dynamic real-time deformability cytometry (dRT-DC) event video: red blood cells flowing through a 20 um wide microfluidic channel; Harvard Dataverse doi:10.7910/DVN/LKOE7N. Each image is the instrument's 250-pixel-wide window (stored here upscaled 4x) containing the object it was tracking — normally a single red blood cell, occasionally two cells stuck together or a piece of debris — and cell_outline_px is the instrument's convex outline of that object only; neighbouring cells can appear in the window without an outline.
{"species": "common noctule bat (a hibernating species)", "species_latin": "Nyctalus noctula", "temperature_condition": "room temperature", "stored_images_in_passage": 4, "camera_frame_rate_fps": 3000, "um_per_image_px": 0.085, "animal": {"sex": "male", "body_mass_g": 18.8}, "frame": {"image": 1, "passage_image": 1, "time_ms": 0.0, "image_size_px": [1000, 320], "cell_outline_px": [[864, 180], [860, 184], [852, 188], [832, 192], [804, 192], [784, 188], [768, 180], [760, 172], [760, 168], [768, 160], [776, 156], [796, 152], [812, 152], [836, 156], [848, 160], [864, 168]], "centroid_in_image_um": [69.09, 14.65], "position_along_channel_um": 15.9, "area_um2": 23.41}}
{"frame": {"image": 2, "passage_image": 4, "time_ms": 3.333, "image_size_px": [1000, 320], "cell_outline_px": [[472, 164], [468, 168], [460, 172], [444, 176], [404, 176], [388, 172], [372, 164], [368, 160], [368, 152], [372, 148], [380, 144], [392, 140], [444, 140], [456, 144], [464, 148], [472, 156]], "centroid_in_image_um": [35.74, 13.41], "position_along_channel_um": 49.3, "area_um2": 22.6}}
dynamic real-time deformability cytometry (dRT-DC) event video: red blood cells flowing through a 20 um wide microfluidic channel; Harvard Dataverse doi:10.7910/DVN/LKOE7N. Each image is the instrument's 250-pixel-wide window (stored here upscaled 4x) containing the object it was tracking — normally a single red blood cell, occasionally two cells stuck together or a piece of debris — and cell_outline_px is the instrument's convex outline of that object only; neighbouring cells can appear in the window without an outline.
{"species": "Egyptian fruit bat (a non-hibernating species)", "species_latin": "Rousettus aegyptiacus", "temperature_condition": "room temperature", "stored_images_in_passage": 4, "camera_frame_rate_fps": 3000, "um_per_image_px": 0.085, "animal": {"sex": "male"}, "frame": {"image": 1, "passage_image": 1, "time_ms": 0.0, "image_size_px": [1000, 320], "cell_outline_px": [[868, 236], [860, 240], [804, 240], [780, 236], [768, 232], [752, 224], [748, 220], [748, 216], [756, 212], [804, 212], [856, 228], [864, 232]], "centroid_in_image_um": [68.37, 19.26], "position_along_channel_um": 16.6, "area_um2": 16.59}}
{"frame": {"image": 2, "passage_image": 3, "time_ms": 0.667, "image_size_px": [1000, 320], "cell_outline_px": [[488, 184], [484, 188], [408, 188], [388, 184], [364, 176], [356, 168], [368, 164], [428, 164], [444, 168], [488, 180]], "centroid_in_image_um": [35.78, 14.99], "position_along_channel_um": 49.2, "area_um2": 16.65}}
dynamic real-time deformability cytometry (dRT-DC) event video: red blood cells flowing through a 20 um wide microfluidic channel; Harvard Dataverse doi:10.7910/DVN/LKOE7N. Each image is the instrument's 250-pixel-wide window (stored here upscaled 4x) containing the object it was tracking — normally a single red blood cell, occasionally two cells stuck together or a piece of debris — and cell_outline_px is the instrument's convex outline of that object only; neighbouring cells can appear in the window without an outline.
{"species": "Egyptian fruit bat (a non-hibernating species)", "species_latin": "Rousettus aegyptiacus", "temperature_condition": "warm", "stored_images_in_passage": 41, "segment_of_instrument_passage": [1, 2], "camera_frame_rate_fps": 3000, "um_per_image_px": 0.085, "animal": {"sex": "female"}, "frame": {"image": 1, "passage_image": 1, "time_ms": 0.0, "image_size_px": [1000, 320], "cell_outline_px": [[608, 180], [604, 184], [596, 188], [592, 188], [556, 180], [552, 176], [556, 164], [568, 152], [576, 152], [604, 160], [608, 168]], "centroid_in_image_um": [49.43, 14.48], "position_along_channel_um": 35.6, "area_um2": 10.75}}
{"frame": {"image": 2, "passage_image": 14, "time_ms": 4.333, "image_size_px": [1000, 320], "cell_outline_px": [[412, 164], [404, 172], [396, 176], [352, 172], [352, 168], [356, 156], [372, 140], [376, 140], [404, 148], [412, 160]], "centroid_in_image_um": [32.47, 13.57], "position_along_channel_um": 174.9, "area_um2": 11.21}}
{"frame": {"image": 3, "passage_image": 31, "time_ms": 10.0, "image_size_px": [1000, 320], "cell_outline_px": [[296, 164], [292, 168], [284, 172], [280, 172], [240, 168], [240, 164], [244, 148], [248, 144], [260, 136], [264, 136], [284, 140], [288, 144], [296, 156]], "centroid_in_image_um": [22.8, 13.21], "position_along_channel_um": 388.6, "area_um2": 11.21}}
━━━━━━━━━━━━━━━━━━━━
**WHAT IS EXPECTED**
Set down every record above exactly as given.

**ANSWER TO THIS PROBLEM**
dynamic real-time deformability cytometry (dRT-DC) event video: red blood cells flowing through a 20 um wide microfluidic channel; Harvard Dataverse doi:10.7910/DVN/LKOE7N. Each image is the instrument's 250-pixel-wide window (stored here upscaled 4x) containing the object it was tracking — normally a single red blood cell, occasionally two cells stuck together or a piece of debris — and cell_outline_px is the instrument's convex outline of that object only; neighbouring cells can appear in the window without an outline.
{"species": "common noctule bat (a hibernating species)", "species_latin": "Nyctalus noctula", "temperature_condition": "room temperature", "stored_images_in_passage": 4, "camera_frame_rate_fps": 3000, "um_per_image_px": 0.085, "animal": {"sex": "male", "body_mass_g": 18.8}, "frame": {"image": 1, "passage_image": 1, "time_ms": 0.0, "image_size_px": [1000, 320], "cell_outline_px": [[864, 180], [860, 184], [852, 188], [832, 192], [804, 192], [784, 188], [768, 180], [760, 172], [760, 168], [768, 160], [776, 156], [796, 152], [812, 152], [836, 156], [848, 160], [864, 168]], "centroid_in_image_um": [69.09, 14.65], "position_along_channel_um": 15.9, "area_um2": 23.41}}
{"frame": {"image": 2, "passage_image": 4, "time_ms": 3.333, "image_size_px": [1000, 320], "cell_outline_px": [[472, 164], [468, 168], [460, 172], [444, 176], [404, 176], [388, 172], [372, 164], [368, 160], [368, 152], [372, 148], [380, 144], [392, 140], [444, 140], [456, 144], [464, 148], [472, 156]], "centroid_in_image_um": [35.74, 13.41], "position_along_channel_um": 49.3, "area_um2": 22.6}}
dynamic real-time deformability cytometry (dRT-DC) event video: red blood cells flowing through a 20 um wide microfluidic channel; Harvard Dataverse doi:10.7910/DVN/LKOE7N. Each image is the instrument's 250-pixel-wide window (stored here upscaled 4x) containing the object it was tracking — normally a single red blood cell, occasionally two cells stuck together or a piece of debris — and cell_outline_px is the instrument's convex outline of that object only; neighbouring cells can appear in the window without an outline.
{"species": "Egyptian fruit bat (a non-hibernating species)", "species_latin": "Rousettus aegyptiacus", "temperature_condition": "room temperature", "stored_images_in_passage": 4, "camera_frame_rate_fps": 3000, "um_per_image_px": 0.085, "animal": {"sex": "male"}, "frame": {"image": 1, "passage_image": 1, "time_ms": 0.0, "image_size_px": [1000, 320], "cell_outline_px": [[868, 236], [860, 240], [804, 240], [780, 236], [768, 232], [752, 224], [748, 220], [748, 216], [756, 212], [804, 212], [856, 228], [864, 232]], "centroid_in_image_um": [68.37, 19.26], "position_along_channel_um": 16.6, "area_um2": 16.59}}
{"frame": {"image": 2, "passage_image": 3, "time_ms": 0.667, "image_size_px": [1000, 320], "cell_outline_px": [[488, 184], [484, 188], [408, 188], [388, 184], [364, 176], [356, 168], [368, 164], [428, 164], [444, 168], [488, 180]], "centroid_in_image_um": [35.78, 14.99], "position_along_channel_um": 49.2, "area_um2": 16.65}}
dynamic real-time deformability cytometry (dRT-DC) event video: red blood cells flowing through a 20 um wide microfluidic channel; Harvard Dataverse doi:10.7910/DVN/LKOE7N. Each image is the instrument's 250-pixel-wide window (stored here upscaled 4x) containing the object it was tracking — normally a single red blood cell, occasionally two cells stuck together or a piece of debris — and cell_outline_px is the instrument's convex outline of that object only; neighbouring cells can appear in the window without an outline.
{"species": "Egyptian fruit bat (a non-hibernating species)", "species_latin": "Rousettus aegyptiacus", "temperature_condition": "warm", "stored_images_in_passage": 41, "segment_of_instrument_passage": [1, 2], "camera_frame_rate_fps": 3000, "um_per_image_px": 0.085, "animal": {"sex": "female"}, "frame": {"image": 1, "passage_image": 1, "time_ms": 0.0, "image_size_px": [1000, 320], "cell_outline_px": [[608, 180], [604, 184], [596, 188], [592, 188], [556, 180], [552, 176], [556, 164], [568, 152], [576, 152], [604, 160], [608, 168]], "centroid_in_image_um": [49.43, 14.48], "position_along_channel_um": 35.6, "area_um2": 10.75}}
{"frame": {"image": 2, "passage_image": 14, "time_ms": 4.333, "image_size_px": [1000, 320], "cell_outline_px": [[412, 164], [404, 172], [396, 176], [352, 172], [352, 168], [356, 156], [372, 140], [376, 140], [404, 148], [412, 160]], "centroid_in_image_um": [32.47, 13.57], "position_along_channel_um": 174.9, "area_um2": 11.21}}
{"frame": {"image": 3, "passage_image": 31, "time_ms": 10.0, "image_size_px": [1000, 320], "cell_outline_px": [[296, 164], [292, 168], [284, 172], [280, 172], [240, 168], [240, 164], [244, 148], [248, 144], [260, 136], [264, 136], [284, 140], [288, 144], [296, 156]], "centroid_in_image_um": [22.8, 13.21], "position_along_channel_um": 388.6, "area_um2": 11.21}}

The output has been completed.